O que mais impressiona está no bloco 5 de Auschwitz I. Primeiro, temos as malas de viagem, depois panelas e outros utensílios de cozinha e, finalmente, pincéis de barba, escovas de cabelo e até restos de embalagens de produtos de beleza. E tudo isso é o que mais impressiona, porque tudo isso mostra que aquelas pessoas acreditavam, esperavam, supunham. Apesar de tudo, apesar dos rumores e das notícias, apesar das evidências e da lógica, à medida que os comboios as transportavam, elas acreditavam que iam viver. Só quem acredita leva mala de viagem, panela e, sobretudo, utensílios de higiene e de beleza. Cada pincel de barba, cada escova de cabelo, cada lata de maquilhagem é um monumento à capacidade que o ser humano tem de crer. A organização e a propaganda nazis ajudavam a que os destinados ao extermínio acreditassem que iam trabalhar e que tinham futuro. Mas isso não explica tudo.
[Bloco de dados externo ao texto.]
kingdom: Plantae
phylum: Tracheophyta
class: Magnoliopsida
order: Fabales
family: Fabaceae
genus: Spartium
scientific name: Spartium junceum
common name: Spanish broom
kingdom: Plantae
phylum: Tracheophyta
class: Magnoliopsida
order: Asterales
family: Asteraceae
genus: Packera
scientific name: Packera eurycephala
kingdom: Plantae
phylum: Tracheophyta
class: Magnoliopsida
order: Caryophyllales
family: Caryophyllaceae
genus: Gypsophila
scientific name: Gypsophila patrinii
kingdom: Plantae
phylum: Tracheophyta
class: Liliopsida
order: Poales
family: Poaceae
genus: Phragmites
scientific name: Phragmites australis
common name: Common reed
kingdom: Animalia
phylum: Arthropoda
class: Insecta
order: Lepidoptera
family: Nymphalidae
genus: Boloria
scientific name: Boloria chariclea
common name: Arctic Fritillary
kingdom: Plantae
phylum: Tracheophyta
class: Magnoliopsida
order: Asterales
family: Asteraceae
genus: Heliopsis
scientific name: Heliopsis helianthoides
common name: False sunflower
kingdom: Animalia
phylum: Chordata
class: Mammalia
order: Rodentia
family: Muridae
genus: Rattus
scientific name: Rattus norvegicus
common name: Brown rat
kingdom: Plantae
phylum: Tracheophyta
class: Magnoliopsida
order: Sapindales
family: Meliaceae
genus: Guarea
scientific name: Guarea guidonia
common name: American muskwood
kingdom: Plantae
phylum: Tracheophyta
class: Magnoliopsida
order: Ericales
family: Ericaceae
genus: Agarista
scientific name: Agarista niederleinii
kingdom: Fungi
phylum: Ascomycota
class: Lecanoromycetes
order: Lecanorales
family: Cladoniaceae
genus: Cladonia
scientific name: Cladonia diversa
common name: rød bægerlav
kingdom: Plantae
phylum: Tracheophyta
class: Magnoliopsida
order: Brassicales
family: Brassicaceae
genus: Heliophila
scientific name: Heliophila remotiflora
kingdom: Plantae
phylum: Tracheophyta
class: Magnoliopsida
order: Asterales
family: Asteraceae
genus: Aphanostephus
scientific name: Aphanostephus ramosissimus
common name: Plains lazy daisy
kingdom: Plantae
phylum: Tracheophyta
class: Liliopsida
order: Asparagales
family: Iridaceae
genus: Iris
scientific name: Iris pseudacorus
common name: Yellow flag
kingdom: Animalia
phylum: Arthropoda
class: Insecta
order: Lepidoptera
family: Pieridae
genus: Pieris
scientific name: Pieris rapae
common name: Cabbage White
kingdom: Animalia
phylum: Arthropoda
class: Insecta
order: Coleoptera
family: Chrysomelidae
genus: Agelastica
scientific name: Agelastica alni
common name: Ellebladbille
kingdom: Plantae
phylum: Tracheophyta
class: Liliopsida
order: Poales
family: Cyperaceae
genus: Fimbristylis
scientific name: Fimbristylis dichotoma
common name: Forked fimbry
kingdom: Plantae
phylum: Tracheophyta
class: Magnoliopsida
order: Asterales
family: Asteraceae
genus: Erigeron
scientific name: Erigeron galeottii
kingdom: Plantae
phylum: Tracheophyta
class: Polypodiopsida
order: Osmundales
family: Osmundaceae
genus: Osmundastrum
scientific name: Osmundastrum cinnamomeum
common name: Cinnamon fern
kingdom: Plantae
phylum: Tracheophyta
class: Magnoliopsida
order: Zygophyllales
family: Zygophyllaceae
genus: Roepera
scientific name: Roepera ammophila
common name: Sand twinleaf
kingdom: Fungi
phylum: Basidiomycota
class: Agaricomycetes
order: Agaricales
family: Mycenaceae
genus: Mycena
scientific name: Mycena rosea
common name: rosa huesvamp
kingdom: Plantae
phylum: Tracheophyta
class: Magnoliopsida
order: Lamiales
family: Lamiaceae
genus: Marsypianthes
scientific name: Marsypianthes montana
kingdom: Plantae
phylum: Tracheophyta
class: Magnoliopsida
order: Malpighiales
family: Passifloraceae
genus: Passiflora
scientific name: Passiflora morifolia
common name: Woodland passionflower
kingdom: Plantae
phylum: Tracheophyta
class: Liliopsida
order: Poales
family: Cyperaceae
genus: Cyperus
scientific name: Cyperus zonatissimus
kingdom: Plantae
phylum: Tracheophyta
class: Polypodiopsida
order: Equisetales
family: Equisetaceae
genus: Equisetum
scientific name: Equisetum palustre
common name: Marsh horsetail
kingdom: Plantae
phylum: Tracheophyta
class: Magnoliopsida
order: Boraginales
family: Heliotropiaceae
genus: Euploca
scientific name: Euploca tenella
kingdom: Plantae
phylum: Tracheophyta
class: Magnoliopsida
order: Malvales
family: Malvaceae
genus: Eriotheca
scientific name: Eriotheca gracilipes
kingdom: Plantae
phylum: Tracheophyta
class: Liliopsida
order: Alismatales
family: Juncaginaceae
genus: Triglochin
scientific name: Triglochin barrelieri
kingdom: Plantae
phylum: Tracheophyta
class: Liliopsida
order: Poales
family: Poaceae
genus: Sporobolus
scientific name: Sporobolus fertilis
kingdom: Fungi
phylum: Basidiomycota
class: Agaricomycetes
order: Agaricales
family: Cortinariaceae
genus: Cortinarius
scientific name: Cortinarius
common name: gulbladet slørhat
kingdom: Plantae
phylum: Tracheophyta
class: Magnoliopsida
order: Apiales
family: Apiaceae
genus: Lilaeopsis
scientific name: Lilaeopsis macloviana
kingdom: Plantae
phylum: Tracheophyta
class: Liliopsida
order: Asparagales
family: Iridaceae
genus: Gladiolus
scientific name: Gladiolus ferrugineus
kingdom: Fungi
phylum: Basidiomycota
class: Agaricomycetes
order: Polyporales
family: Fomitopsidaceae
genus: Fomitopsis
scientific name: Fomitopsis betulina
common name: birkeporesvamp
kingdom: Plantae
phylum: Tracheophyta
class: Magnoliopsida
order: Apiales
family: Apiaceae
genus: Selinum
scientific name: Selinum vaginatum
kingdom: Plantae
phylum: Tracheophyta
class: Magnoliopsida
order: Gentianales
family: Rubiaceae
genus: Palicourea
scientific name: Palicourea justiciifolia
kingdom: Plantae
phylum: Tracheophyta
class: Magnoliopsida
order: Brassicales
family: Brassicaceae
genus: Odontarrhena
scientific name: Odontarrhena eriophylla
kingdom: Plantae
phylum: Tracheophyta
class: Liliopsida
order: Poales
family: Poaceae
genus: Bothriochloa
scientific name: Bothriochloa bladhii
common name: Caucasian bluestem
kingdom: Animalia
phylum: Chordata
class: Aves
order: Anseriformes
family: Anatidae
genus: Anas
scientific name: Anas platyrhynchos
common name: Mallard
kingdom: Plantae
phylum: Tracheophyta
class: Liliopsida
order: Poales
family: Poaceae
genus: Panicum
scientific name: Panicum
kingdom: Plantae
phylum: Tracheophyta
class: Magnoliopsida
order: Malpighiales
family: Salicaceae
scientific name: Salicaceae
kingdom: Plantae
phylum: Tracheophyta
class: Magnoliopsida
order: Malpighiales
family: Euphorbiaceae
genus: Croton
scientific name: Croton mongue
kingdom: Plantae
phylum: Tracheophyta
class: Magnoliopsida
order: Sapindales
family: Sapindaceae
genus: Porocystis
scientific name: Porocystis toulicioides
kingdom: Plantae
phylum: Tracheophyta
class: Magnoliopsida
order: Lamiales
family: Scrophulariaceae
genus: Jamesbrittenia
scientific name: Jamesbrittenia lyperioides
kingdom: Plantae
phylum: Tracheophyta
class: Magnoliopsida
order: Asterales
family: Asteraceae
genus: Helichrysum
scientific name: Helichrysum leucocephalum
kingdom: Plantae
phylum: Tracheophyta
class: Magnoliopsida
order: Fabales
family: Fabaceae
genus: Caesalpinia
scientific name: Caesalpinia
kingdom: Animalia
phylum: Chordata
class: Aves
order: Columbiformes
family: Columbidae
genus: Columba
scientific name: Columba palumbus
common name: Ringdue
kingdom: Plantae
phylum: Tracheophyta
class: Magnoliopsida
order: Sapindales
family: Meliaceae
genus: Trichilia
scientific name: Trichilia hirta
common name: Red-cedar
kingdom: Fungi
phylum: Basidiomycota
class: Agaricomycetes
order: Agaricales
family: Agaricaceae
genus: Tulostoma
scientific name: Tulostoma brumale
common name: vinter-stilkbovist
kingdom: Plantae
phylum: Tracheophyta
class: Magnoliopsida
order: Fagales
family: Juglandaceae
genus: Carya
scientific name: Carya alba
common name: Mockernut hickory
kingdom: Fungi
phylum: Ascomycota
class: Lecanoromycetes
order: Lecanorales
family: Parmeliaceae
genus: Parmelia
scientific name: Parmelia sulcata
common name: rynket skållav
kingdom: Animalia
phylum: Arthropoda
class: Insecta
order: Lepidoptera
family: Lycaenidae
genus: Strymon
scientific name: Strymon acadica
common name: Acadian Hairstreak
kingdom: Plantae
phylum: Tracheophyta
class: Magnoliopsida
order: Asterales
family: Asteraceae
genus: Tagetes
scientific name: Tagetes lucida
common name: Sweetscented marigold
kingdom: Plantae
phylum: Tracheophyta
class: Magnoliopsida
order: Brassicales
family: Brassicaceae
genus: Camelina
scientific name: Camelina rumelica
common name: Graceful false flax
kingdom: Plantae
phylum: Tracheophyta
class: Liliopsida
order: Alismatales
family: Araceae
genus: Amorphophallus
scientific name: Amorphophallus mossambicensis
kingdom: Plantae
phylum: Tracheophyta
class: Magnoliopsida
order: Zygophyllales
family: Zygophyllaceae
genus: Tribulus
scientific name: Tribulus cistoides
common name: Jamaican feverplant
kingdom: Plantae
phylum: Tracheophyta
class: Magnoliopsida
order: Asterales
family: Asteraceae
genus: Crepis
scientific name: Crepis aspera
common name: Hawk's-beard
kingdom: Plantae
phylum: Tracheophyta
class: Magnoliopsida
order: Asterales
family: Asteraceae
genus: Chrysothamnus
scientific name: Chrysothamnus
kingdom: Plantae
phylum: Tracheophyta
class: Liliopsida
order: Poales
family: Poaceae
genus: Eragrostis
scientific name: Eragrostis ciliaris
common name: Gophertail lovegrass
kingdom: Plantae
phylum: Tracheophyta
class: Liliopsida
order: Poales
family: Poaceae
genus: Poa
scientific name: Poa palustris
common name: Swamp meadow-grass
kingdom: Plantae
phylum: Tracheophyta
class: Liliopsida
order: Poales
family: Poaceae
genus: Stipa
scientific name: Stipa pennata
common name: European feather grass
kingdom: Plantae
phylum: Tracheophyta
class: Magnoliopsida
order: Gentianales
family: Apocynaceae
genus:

Isso não explica que quase todos tenham tapado ouvidos aos rumores e às notícias, que quase todos tenham caminhado ordeiramente até dentro das câmaras de gás, que muitos não tenham aproveitado a abertura das fronteiras, até 1940, para fugir. Não, isso não chega. Para perceber, é preciso ter em conta que cada um de nós tem uma imensa capacidade de crer e de se entregar com base nisso. E é essa capacidade de crença que nos leva a fazer o melhor, mas também o pior, seja como vítimas, seja como carrascos. É essa capacidade de acreditar que explica a beleza das várias formas de criação, mas também a facilidade da manipulação, a eficácia do poder ou a marcha para o extermínio no Leste. Quando uma mulher judia, com uma criança pela mão, sai do gueto e coloca na mala - antes de entrar num vagão de gado – algumas peças de roupa, uma panela, uma escova de cabelo e uma lata de pó para a cara, é porque ela crê, ela quer acreditar. E isso faz com que tudo seja possível, o melhor e o pior. Neste caso, o pior. E pode acontecer em qualquer altura, e em vários lugares.